◆ WORK TO COMPLETE ◆
Your answer should hold every line of the records below that contains the string "Right".

(Records from a collection)

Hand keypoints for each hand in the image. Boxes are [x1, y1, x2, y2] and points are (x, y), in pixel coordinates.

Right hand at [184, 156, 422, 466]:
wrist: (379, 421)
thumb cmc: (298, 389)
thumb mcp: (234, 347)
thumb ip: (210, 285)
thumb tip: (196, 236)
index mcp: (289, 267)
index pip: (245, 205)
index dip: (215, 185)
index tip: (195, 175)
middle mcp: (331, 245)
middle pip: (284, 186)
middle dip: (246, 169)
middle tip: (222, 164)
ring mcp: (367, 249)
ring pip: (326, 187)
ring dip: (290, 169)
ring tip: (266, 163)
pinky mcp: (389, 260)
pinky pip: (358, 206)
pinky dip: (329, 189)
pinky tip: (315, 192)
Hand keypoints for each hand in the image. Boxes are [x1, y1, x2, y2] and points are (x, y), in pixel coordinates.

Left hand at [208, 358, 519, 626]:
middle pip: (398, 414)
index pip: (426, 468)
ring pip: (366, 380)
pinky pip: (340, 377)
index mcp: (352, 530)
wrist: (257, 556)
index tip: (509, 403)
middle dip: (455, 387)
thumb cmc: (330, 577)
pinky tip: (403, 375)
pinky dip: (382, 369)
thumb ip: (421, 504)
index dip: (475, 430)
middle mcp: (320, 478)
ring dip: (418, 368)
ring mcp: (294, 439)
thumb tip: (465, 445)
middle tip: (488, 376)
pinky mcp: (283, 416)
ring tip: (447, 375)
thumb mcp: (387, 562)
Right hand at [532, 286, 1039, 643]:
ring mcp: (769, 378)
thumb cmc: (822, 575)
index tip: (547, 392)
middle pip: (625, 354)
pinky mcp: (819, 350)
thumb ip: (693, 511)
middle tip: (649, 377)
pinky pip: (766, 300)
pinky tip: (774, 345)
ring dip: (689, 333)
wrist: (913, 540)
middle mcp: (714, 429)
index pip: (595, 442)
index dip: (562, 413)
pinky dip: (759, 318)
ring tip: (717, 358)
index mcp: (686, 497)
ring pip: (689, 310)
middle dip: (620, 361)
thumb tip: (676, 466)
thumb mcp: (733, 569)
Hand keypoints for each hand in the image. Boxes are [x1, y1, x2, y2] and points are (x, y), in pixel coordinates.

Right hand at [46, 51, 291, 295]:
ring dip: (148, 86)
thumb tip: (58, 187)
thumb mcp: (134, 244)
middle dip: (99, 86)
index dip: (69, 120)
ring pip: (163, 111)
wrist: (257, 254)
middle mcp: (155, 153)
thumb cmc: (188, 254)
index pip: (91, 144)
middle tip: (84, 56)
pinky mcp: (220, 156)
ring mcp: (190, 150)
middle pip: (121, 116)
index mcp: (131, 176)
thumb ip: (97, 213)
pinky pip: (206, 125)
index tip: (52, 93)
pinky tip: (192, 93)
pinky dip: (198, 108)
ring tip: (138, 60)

◆ SOLUTION TO THIS TASK ◆
Right hand at [184, 156, 422, 466]:
Right hand at [532, 286, 1039, 643]:
Right hand at [46, 51, 291, 295]:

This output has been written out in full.